• **Information**

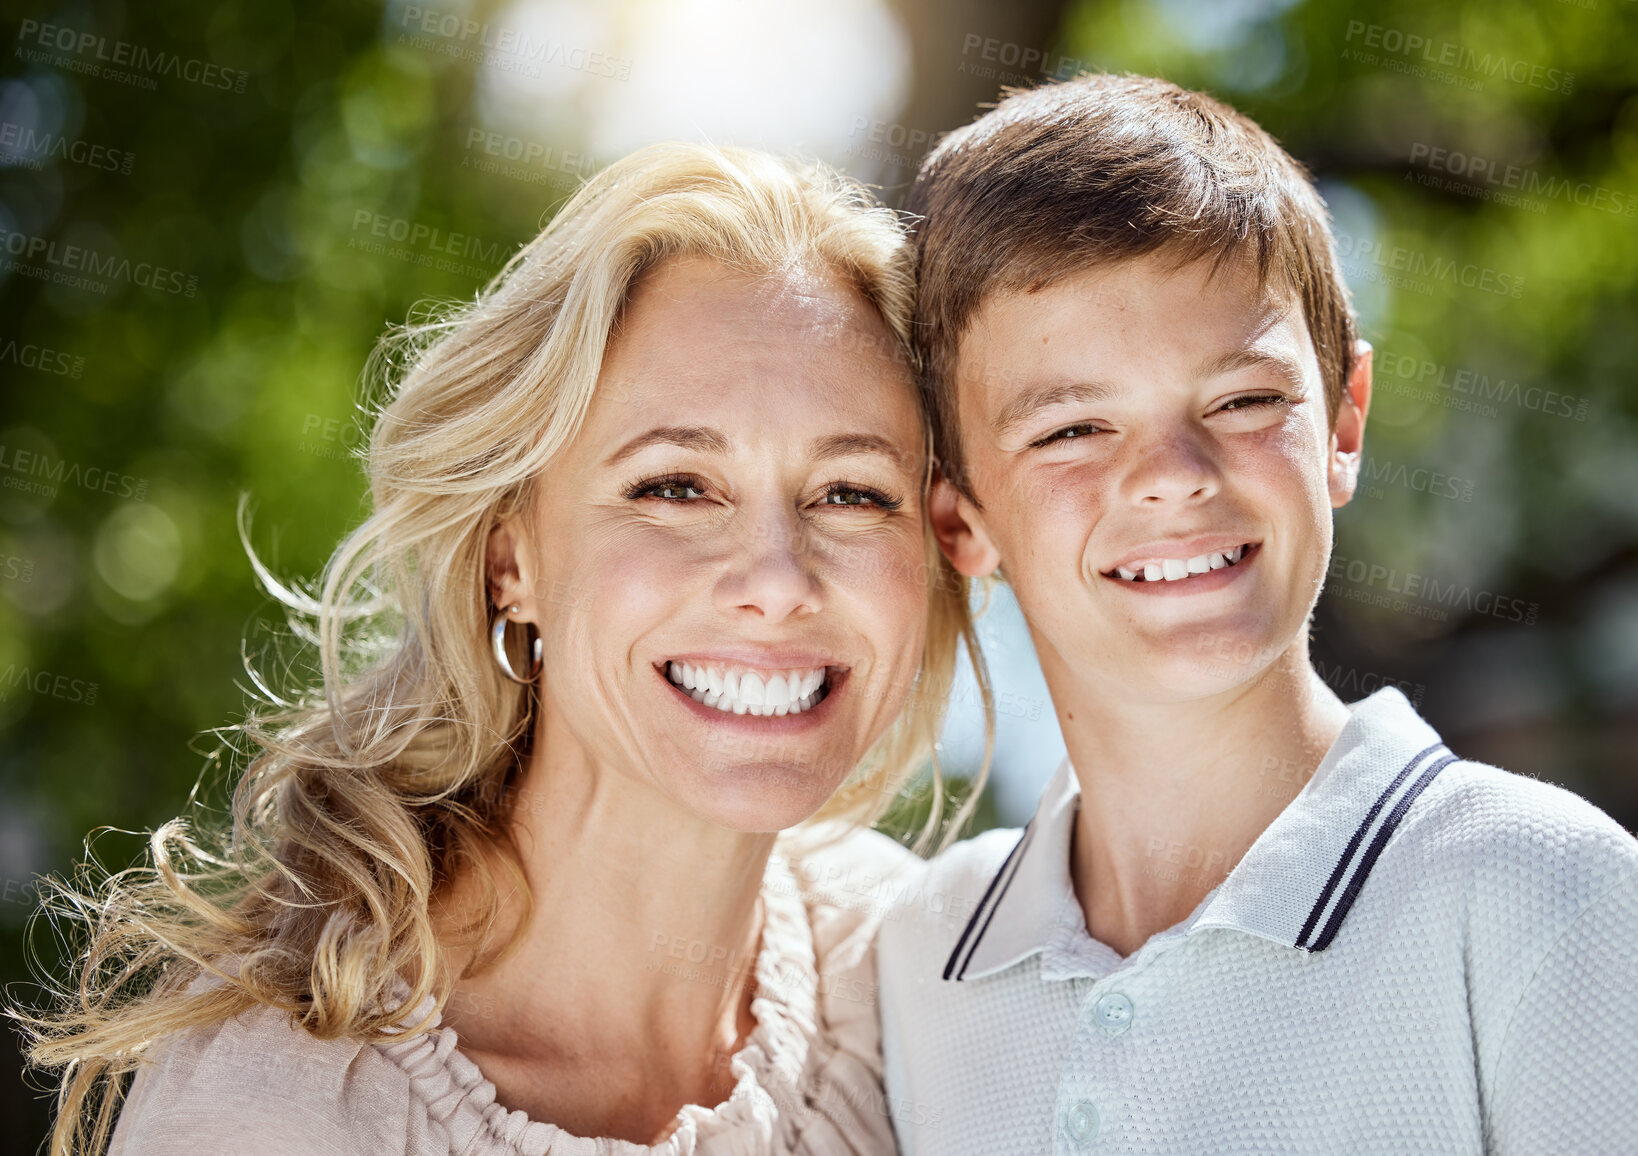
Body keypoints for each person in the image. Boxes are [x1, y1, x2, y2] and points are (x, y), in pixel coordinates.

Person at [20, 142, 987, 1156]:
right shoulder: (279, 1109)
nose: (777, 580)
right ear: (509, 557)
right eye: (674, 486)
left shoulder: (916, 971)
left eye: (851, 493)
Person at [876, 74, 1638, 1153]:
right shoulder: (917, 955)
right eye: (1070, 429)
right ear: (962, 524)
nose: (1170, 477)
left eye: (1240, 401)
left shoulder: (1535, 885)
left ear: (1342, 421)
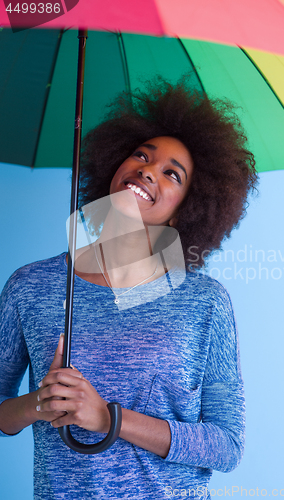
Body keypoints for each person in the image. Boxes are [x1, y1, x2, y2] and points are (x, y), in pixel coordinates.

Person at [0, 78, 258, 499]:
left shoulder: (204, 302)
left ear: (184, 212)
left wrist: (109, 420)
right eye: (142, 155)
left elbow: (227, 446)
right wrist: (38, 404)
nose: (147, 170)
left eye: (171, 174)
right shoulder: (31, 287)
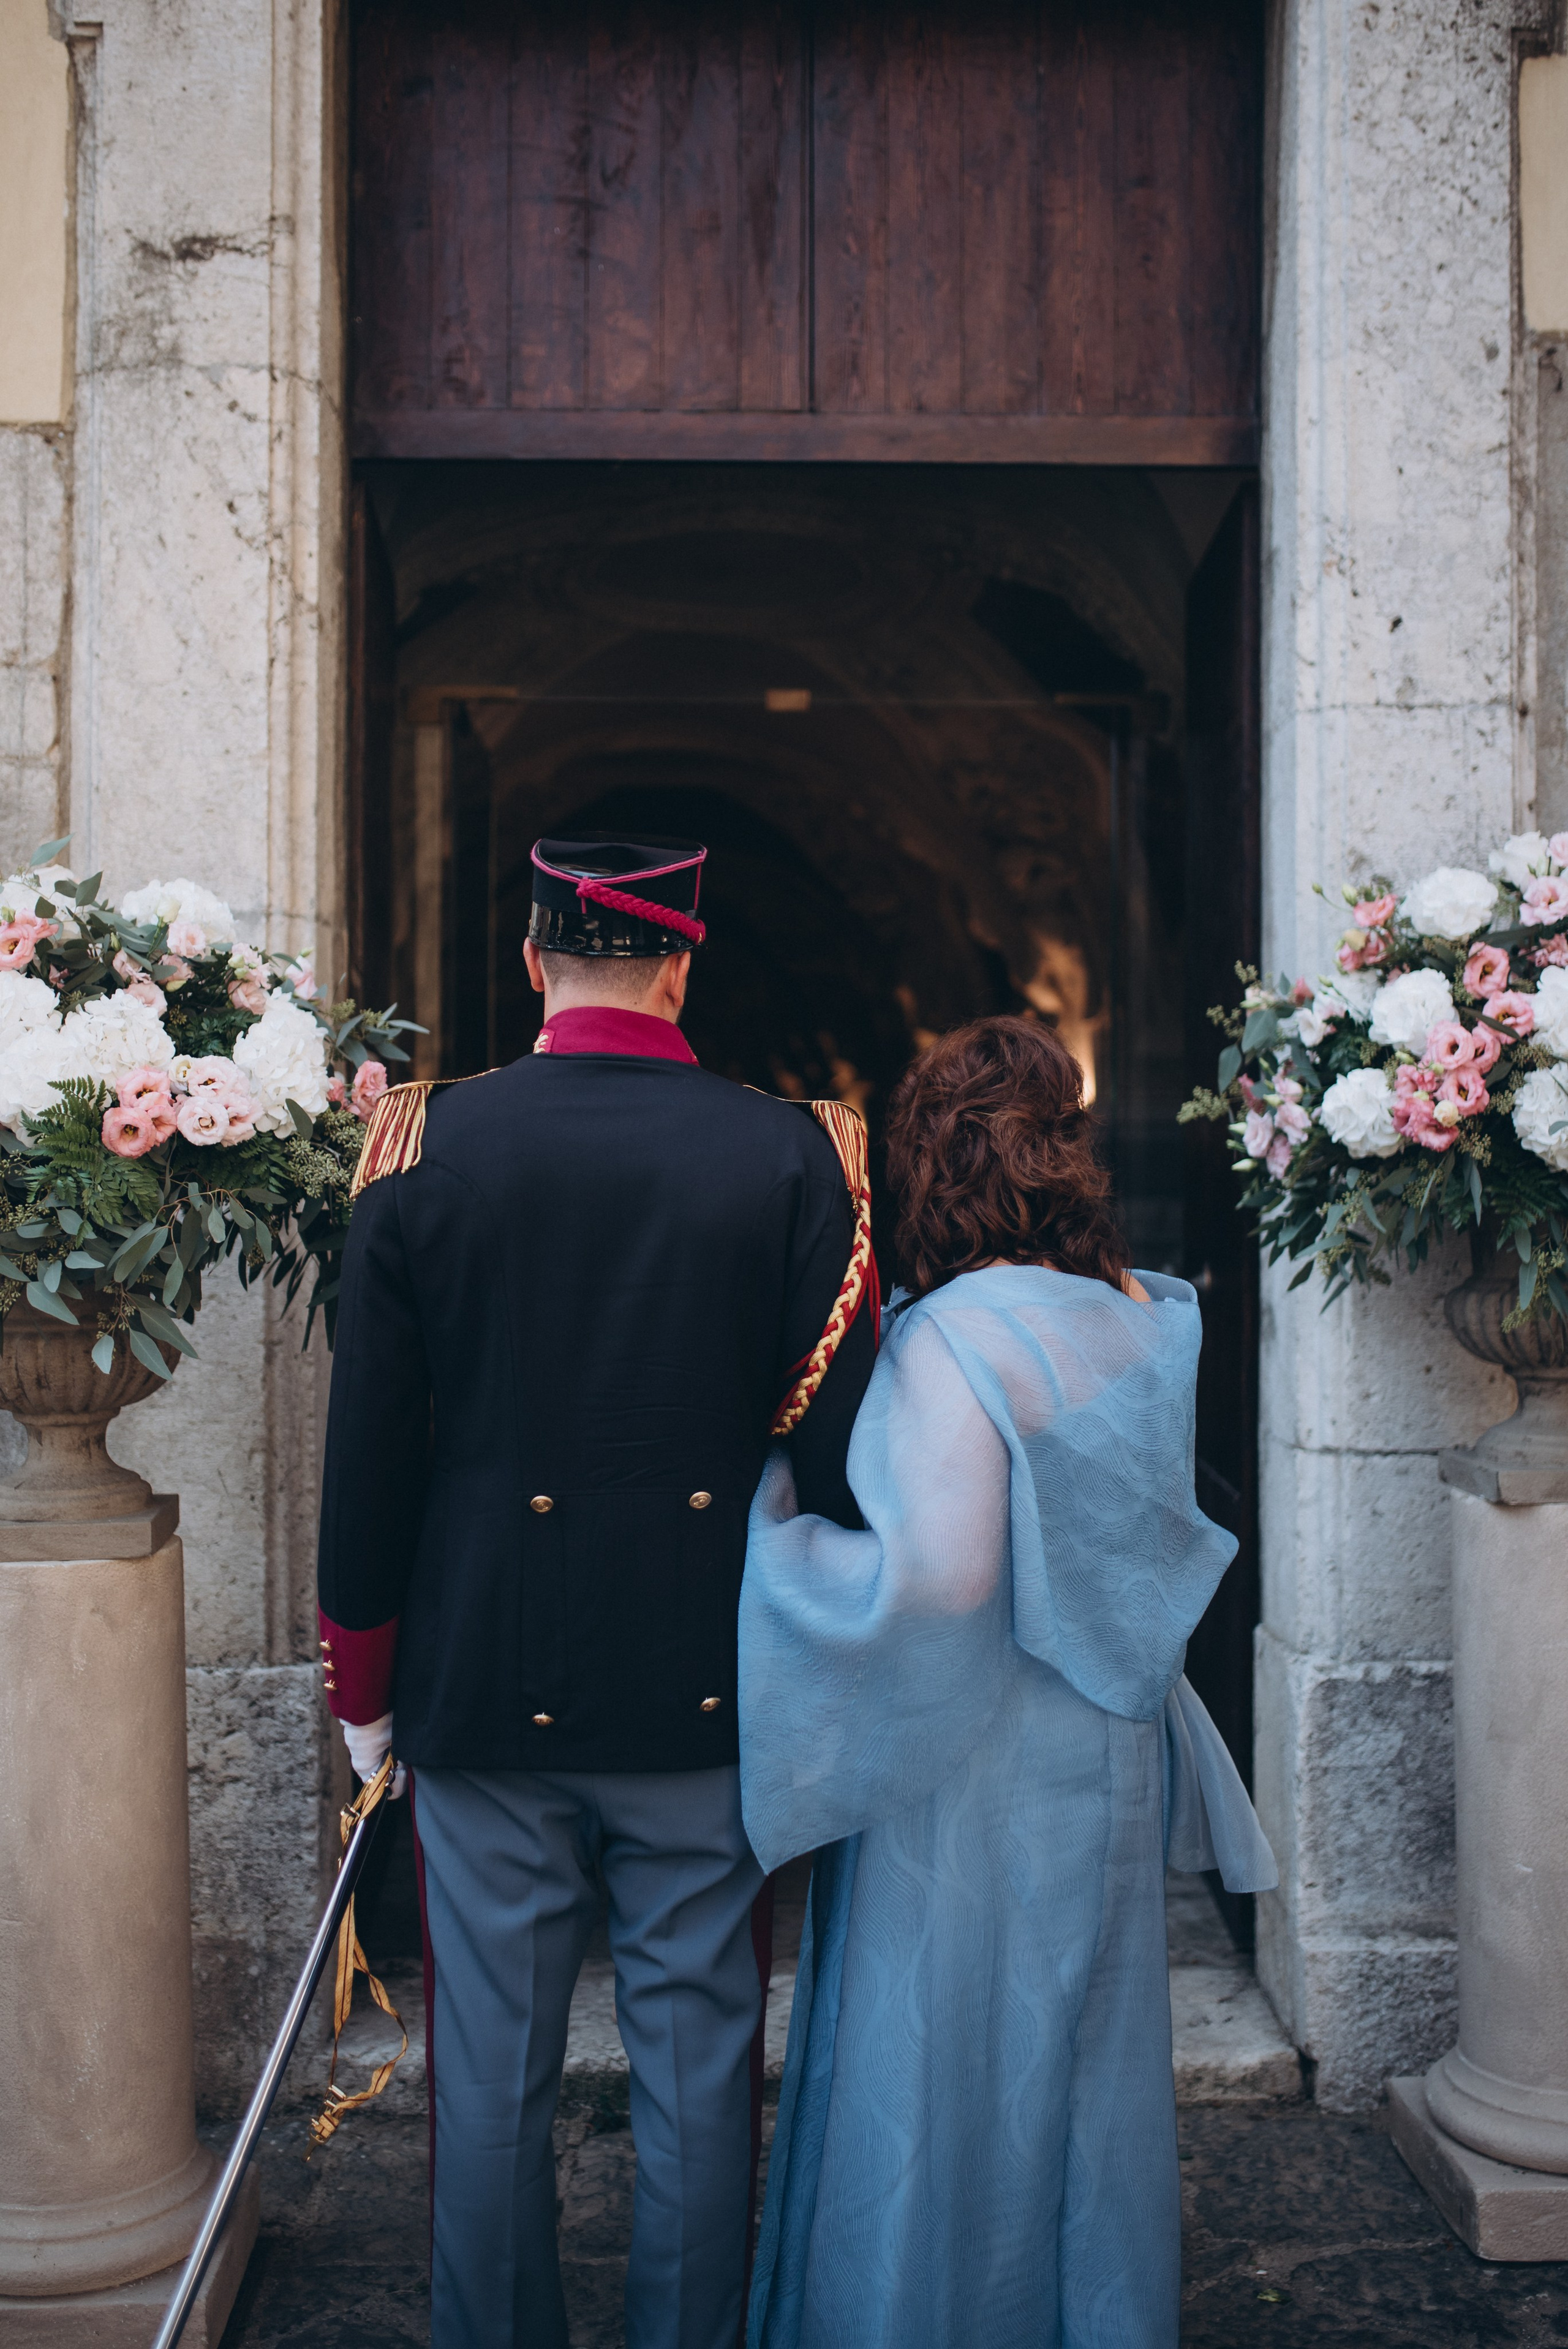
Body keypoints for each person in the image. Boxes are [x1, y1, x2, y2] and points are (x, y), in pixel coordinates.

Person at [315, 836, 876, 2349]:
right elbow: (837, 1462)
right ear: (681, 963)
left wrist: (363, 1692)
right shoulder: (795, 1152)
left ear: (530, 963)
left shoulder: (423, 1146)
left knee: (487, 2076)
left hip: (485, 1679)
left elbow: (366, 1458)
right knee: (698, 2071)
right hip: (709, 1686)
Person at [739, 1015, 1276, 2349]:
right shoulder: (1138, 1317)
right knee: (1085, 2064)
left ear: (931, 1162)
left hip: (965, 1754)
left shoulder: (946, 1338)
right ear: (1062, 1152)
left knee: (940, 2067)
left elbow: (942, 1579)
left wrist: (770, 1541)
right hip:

• **Task directions**
Go through the listing above and find each line containing the string "knee"; copy those lines.

• **Exercise answer**
left knee: (487, 2076)
right knee: (698, 2071)
right knee: (1085, 2064)
left knee: (940, 2067)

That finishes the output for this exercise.